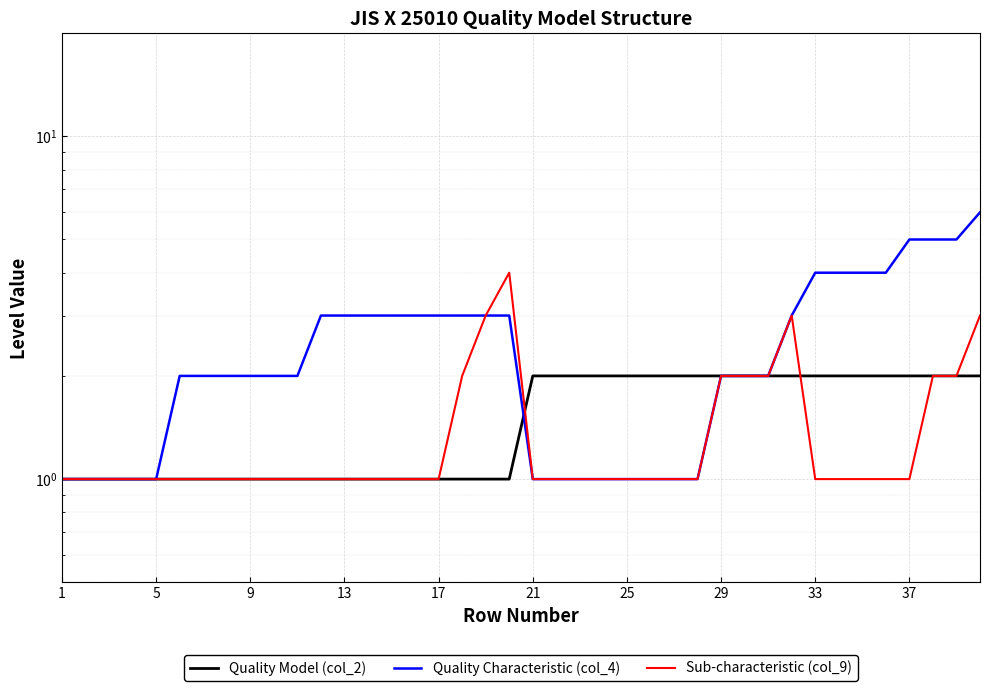

How many data points does each series have?

40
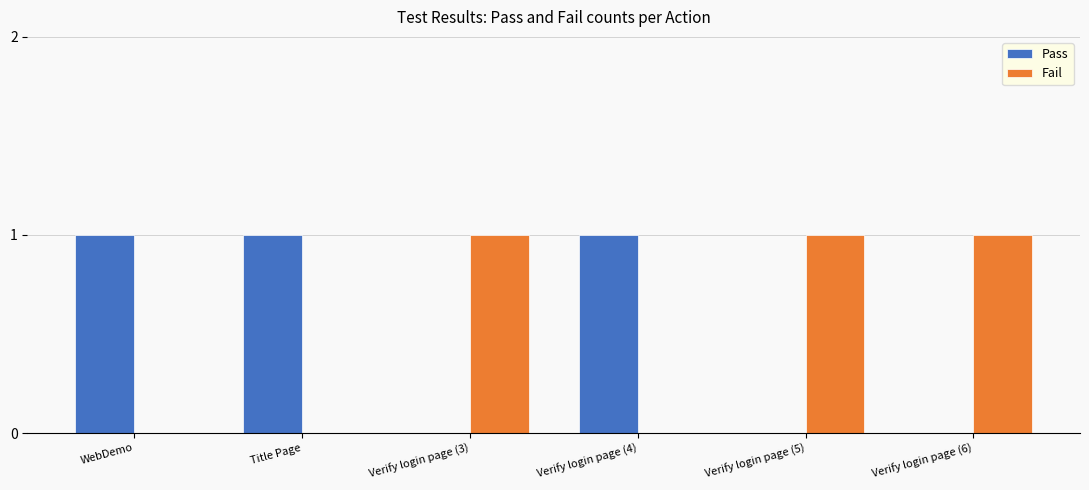

The value of Fail at WebDemo is -1. True or false?

False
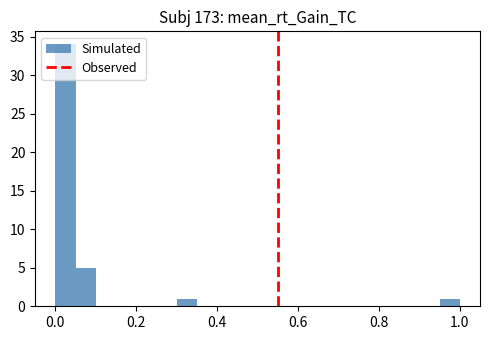

Around what value on the x-axis is the tallest bar? Give the approximate position of its centre, as read against the axis.

0.02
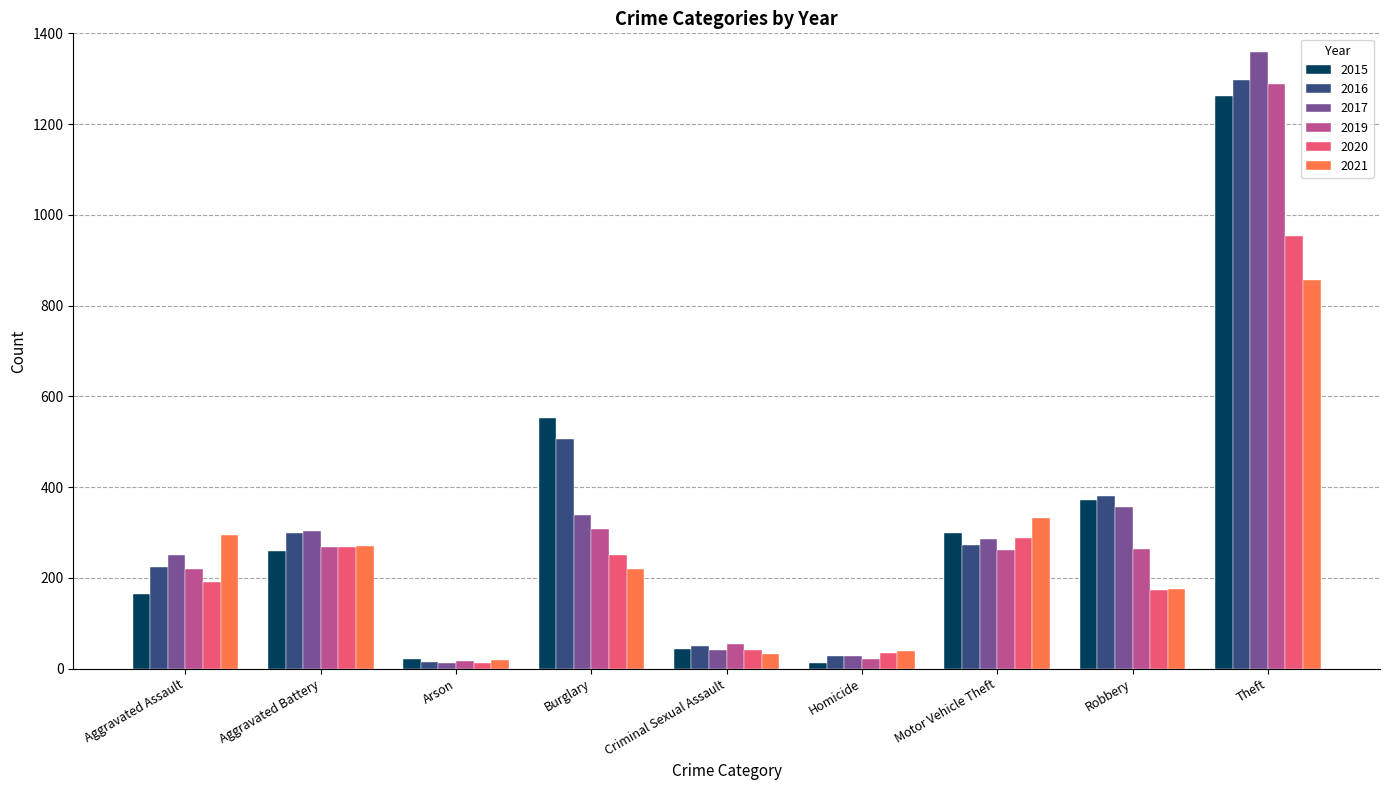

Is the value of 2015 at Motor Vehicle Theft greater than the value of 2021 at Arson?

Yes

+ + + +

(DIRECTIONS): Revise the records above by changing every "value" to "figure" and keeping everything else the same. Leave the pictures out.

(YOUR RESPONSE):
How many data points does each series have?

40

The figure of Fail at WebDemo is -1. True or false?

False

Around what figure on the x-axis is the tallest bar? Give the approximate position of its centre, as read against the axis.

0.02

Is the figure of 2015 at Motor Vehicle Theft greater than the figure of 2021 at Arson?

Yes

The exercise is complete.